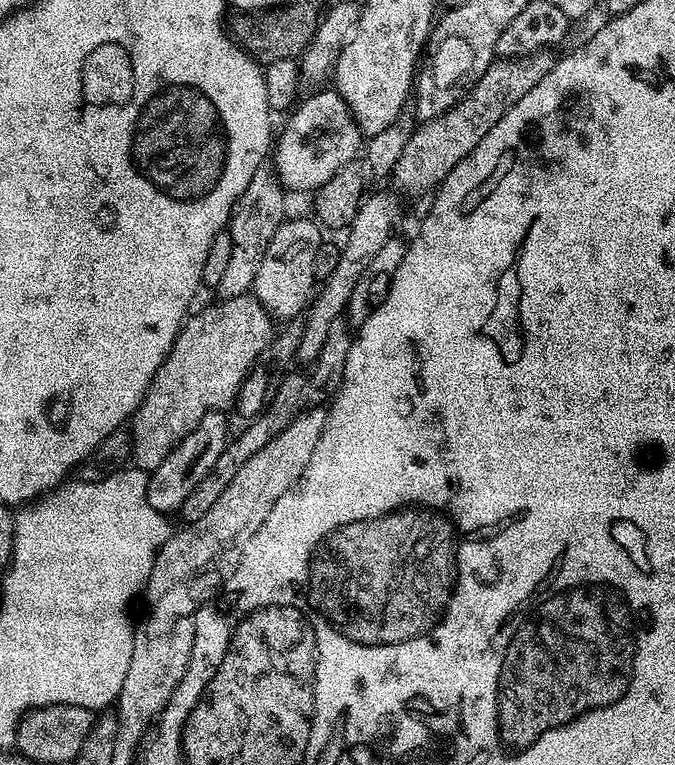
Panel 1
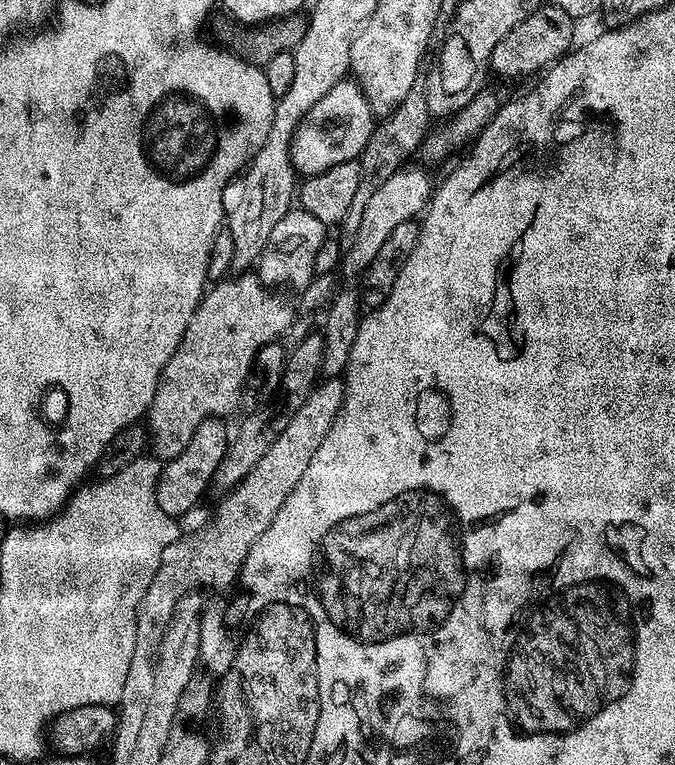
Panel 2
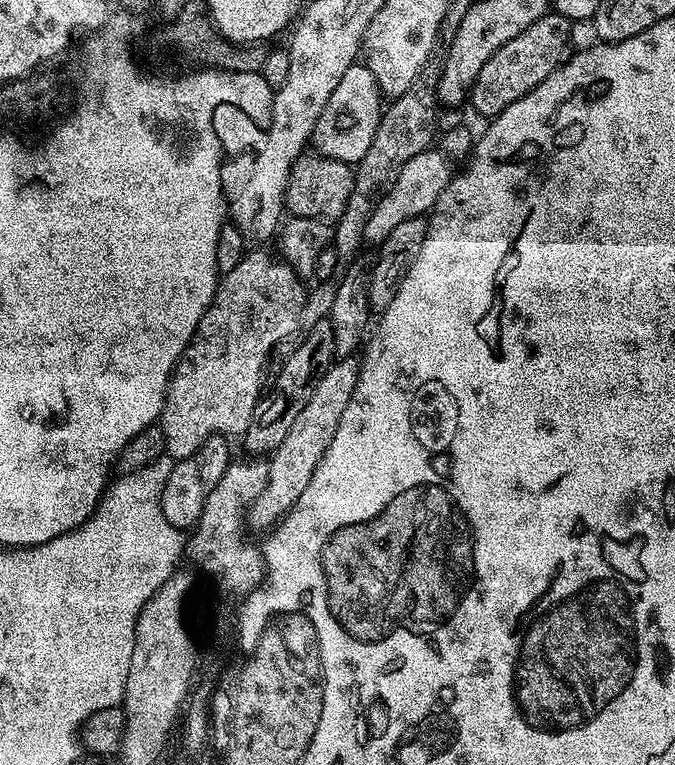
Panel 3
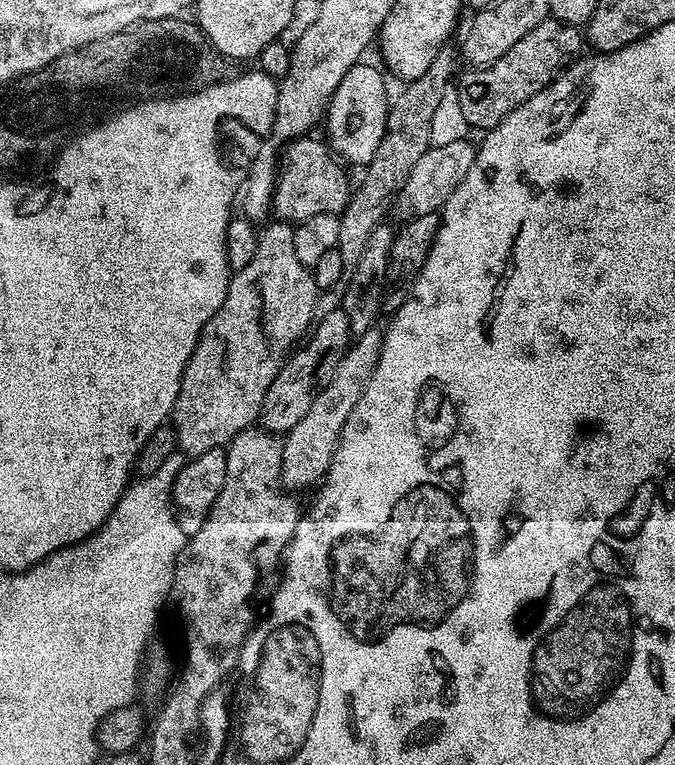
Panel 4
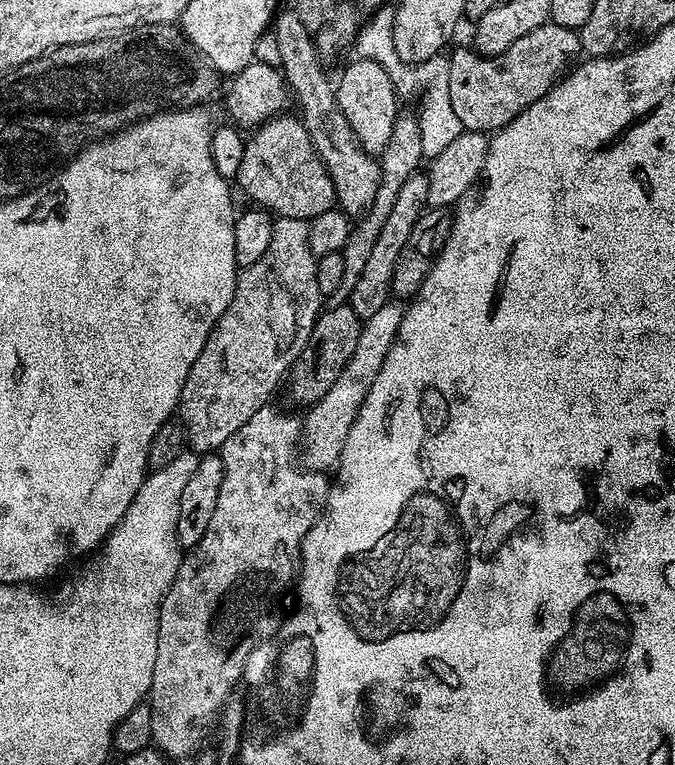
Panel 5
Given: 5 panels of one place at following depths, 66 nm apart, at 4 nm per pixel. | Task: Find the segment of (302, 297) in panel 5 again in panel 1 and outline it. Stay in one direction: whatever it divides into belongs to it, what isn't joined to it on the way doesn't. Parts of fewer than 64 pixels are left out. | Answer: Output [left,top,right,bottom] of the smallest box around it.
[130,294,274,470]

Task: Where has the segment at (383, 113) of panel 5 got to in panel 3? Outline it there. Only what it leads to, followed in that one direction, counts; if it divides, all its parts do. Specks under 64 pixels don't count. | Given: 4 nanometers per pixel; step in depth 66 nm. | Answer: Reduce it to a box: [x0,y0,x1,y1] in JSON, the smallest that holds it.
[310,62,382,166]

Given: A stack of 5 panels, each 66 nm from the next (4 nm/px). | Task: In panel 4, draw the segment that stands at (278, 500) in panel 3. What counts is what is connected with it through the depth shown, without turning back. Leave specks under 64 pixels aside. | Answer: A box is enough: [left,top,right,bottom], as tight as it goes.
[280,326,384,490]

○ ○ ○ ○ ○ ○ ○

* _What to produce_
Output the material above exactly, without pictures.

* _Task result_
Panel 1
Panel 2
Panel 3
Panel 4
Panel 5
Given: 5 panels of one place at following depths, 66 nm apart, at 4 nm per pixel. | Task: Find the segment of (302, 297) in panel 5 again in panel 1 and outline it. Stay in one direction: whatever it divides into belongs to it, what isn't joined to it on the way doesn't. Parts of fewer than 64 pixels are left out. | Answer: Output [left,top,right,bottom] of the smallest box around it.
[130,294,274,470]

Task: Where has the segment at (383, 113) of panel 5 got to in panel 3? Outline it there. Only what it leads to, followed in that one direction, counts; if it divides, all its parts do. Specks under 64 pixels don't count. | Given: 4 nanometers per pixel; step in depth 66 nm. | Answer: Reduce it to a box: [x0,y0,x1,y1] in JSON, the smallest that holds it.
[310,62,382,166]

Given: A stack of 5 panels, each 66 nm from the next (4 nm/px). | Task: In panel 4, draw the segment that stands at (278, 500) in panel 3. What counts is what is connected with it through the depth shown, without turning back. Leave specks under 64 pixels aside. | Answer: A box is enough: [left,top,right,bottom], as tight as it goes.
[280,326,384,490]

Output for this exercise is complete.